Raw records |
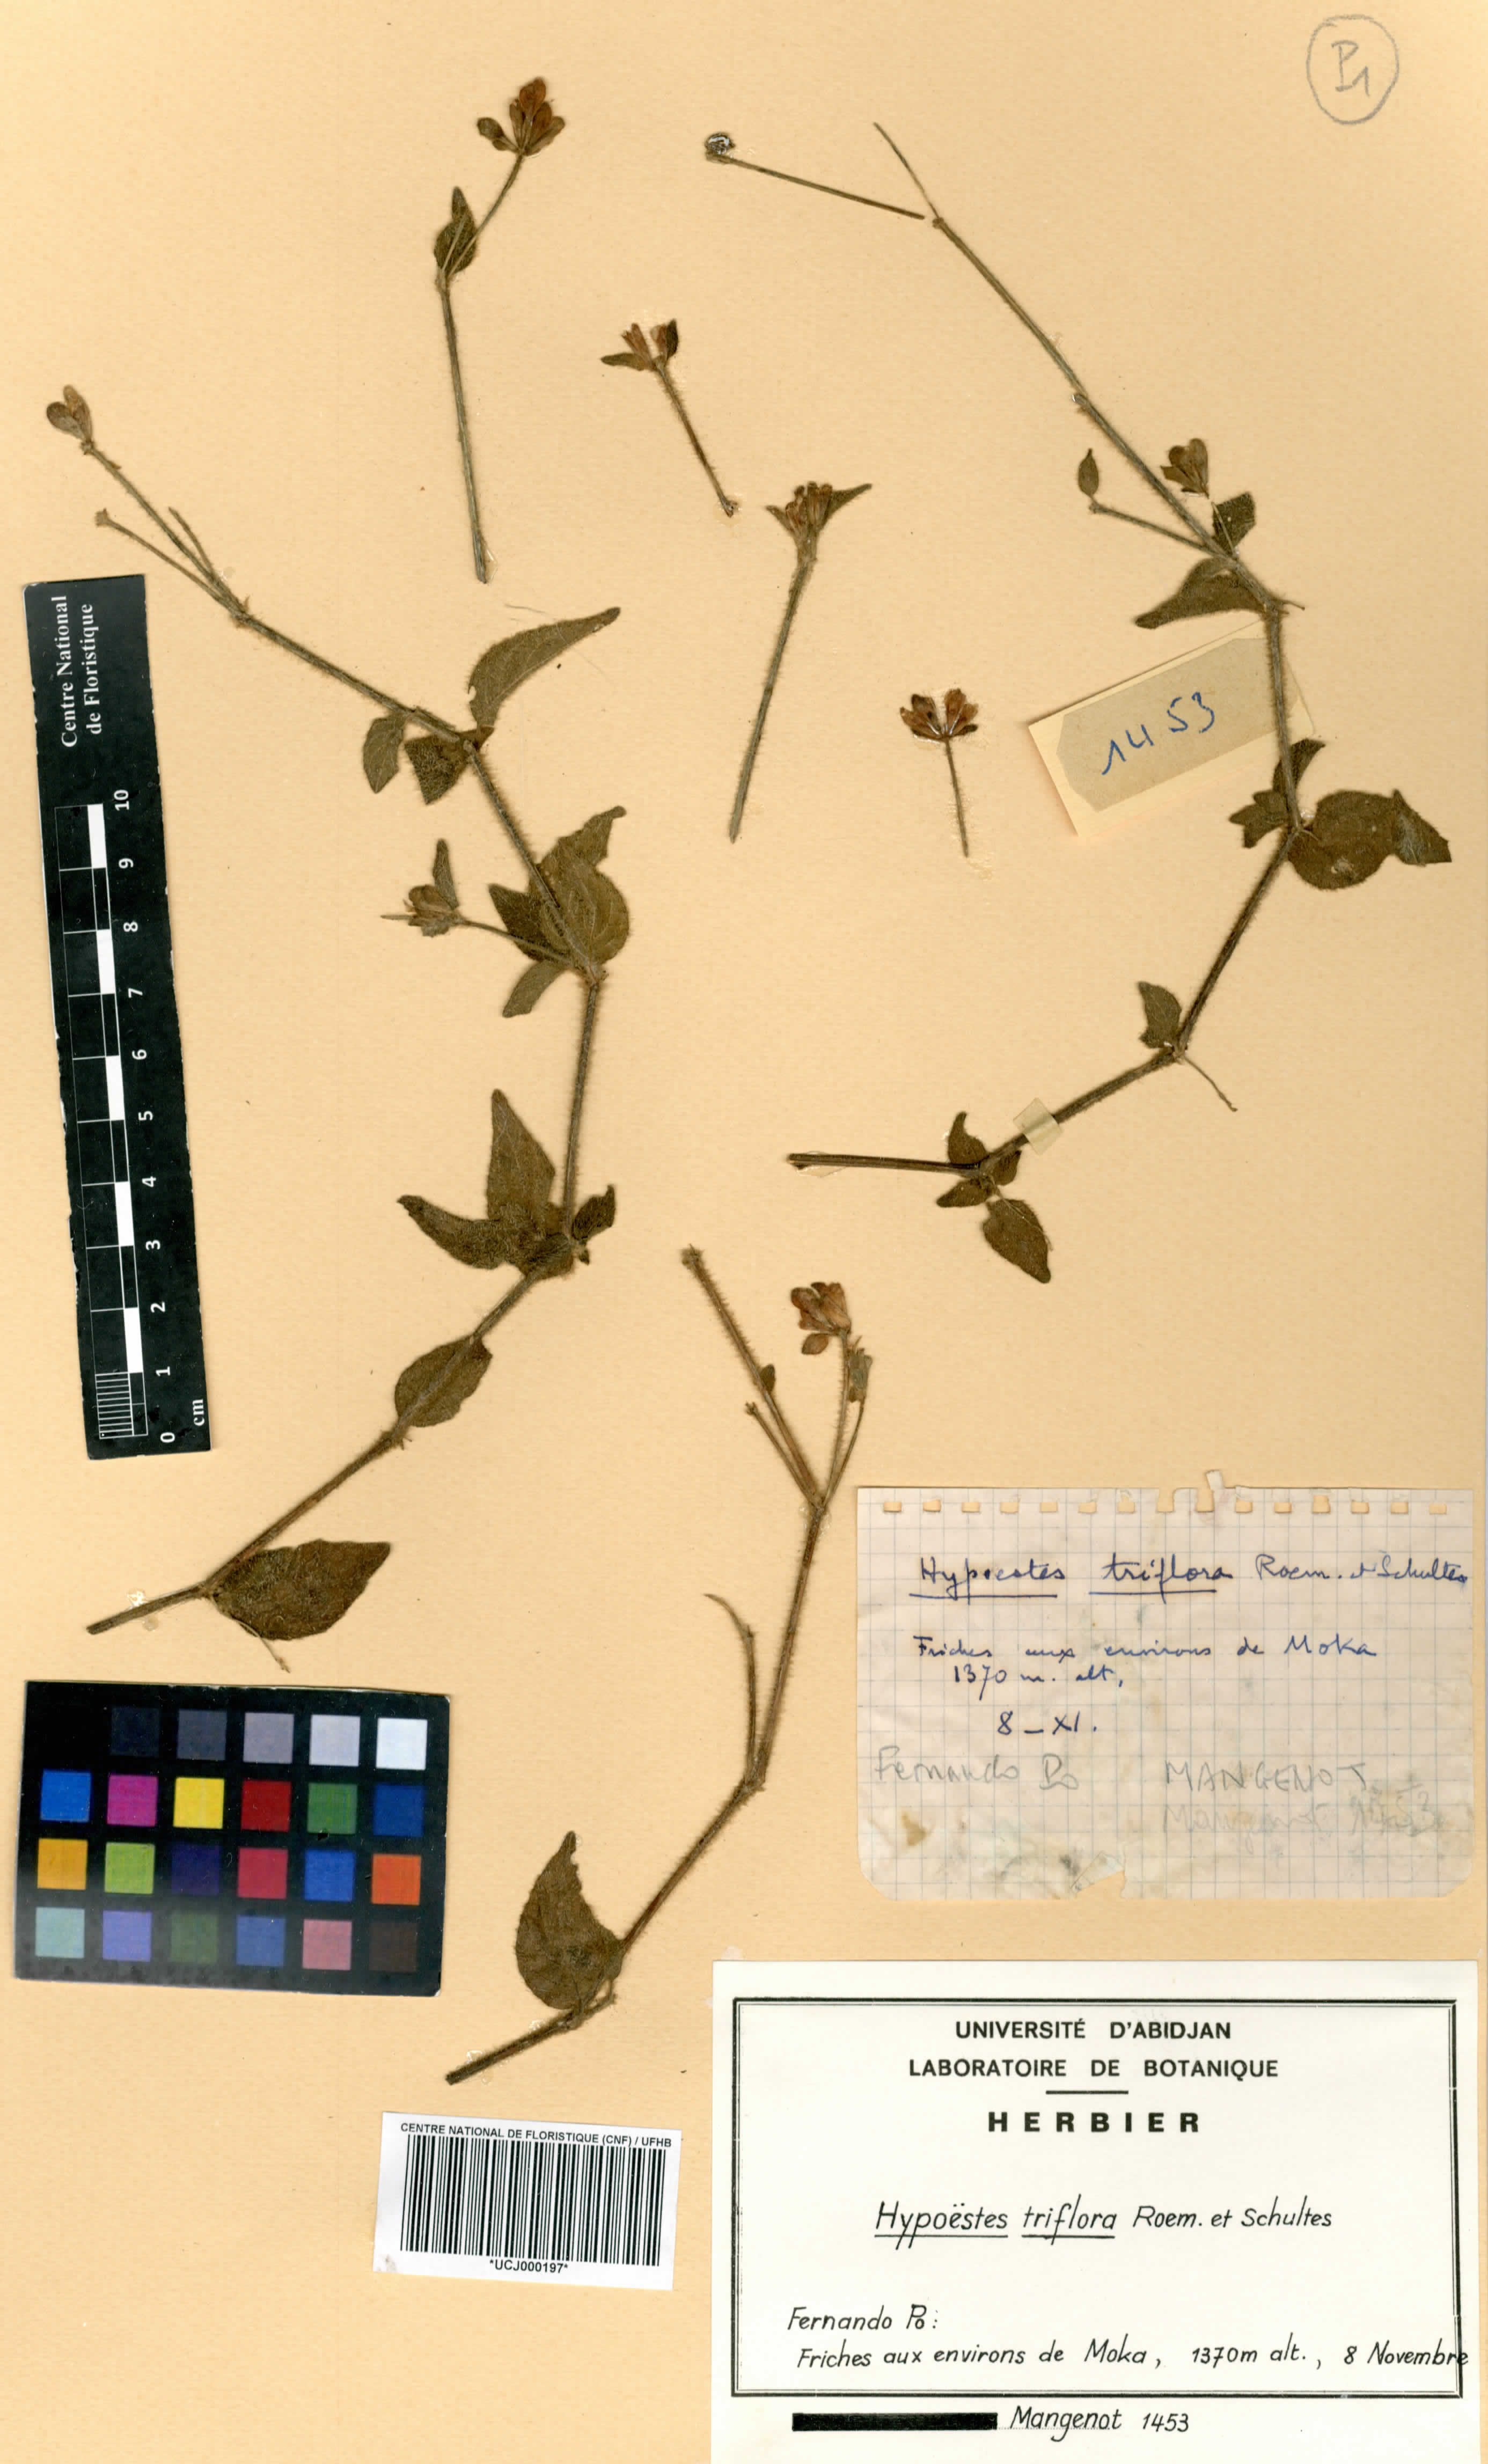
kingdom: Plantae
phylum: Tracheophyta
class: Magnoliopsida
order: Lamiales
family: Acanthaceae
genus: Hypoestes
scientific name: Hypoestes triflora
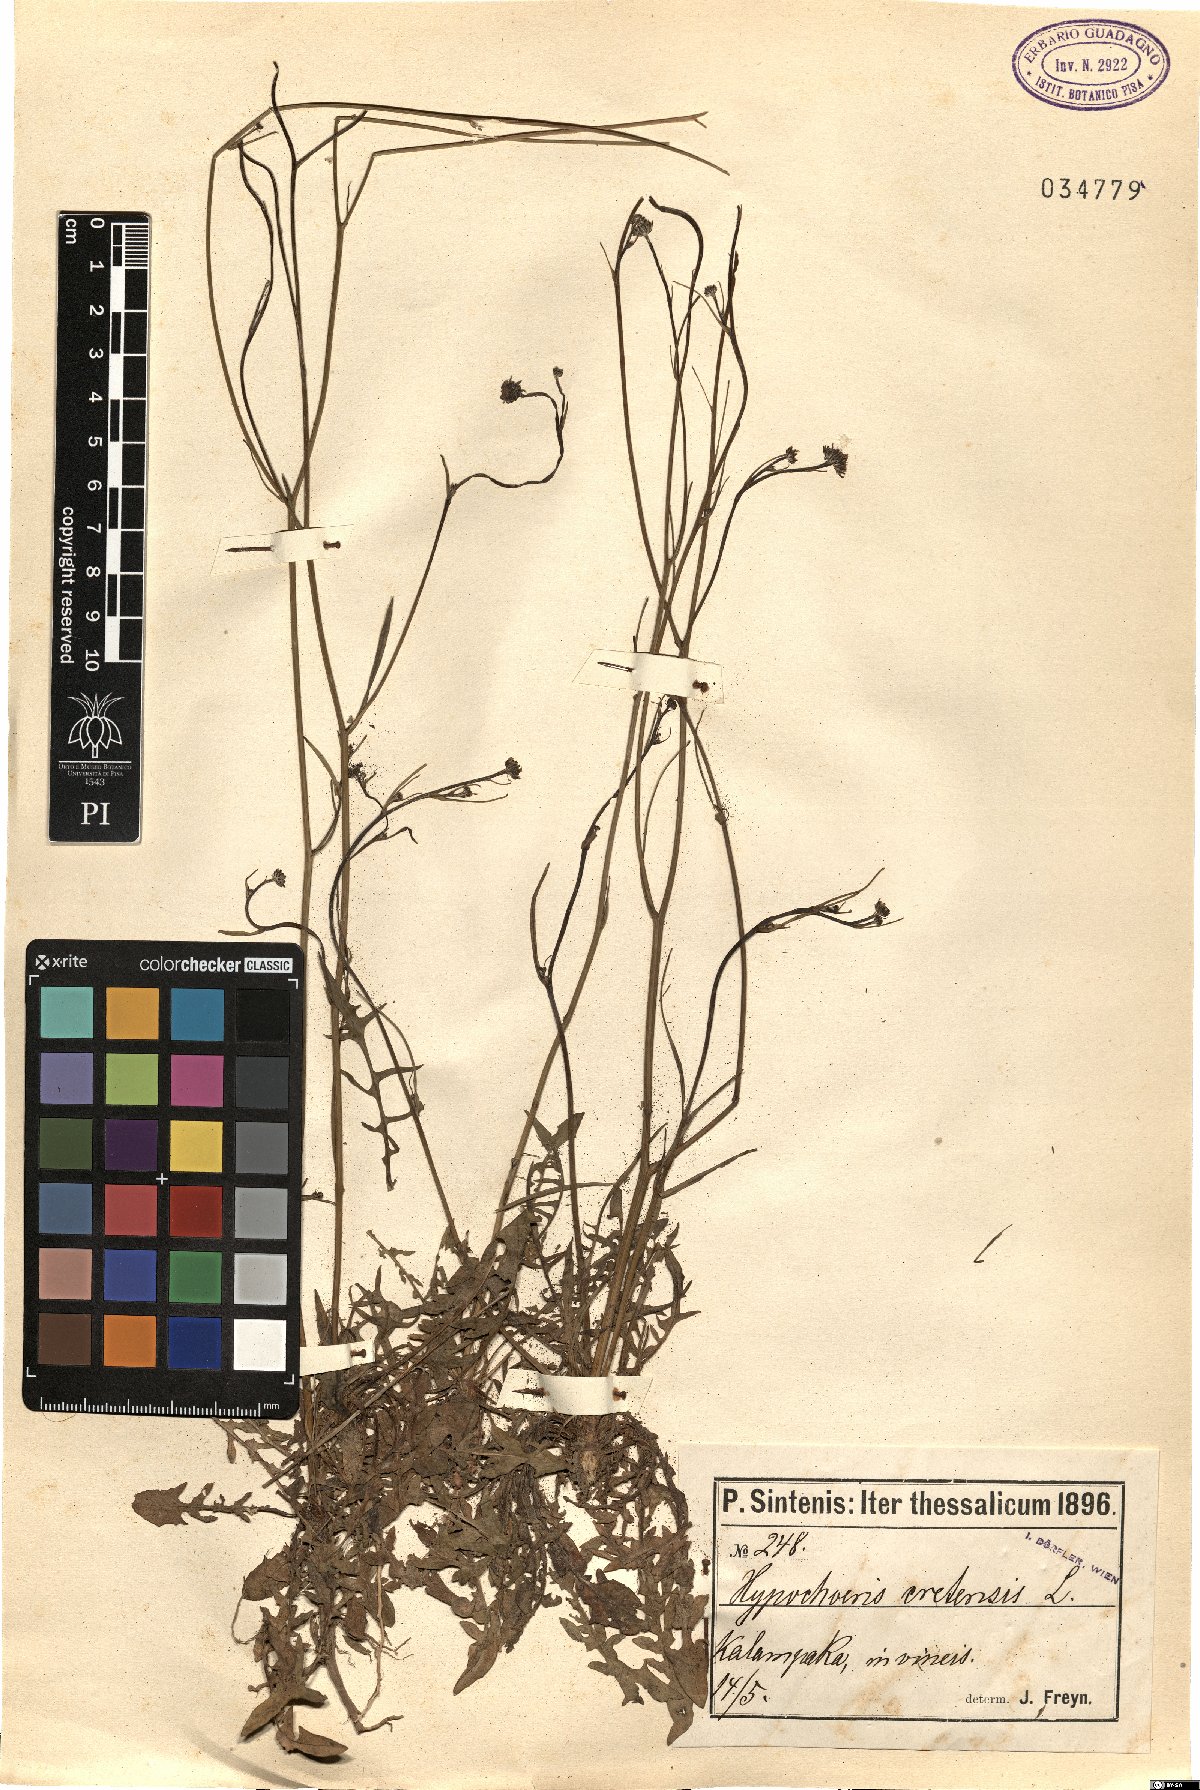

WHAT THE EXERCISE ASKS |
Give the part of the listing above that opens with the line containing "phylum: Tracheophyta" and runs through the end of the listing as a Markdown table with the columns Row and Entry. Include both ends, number each line, and leave out blank lines and pictures.

EXERCISE OUTPUT |
| Row | Entry |
|---|---|
| 1 | phylum: Tracheophyta |
| 2 | class: Magnoliopsida |
| 3 | order: Lamiales |
| 4 | family: Acanthaceae |
| 5 | genus: Hypoestes |
| 6 | scientific name: Hypoestes triflora |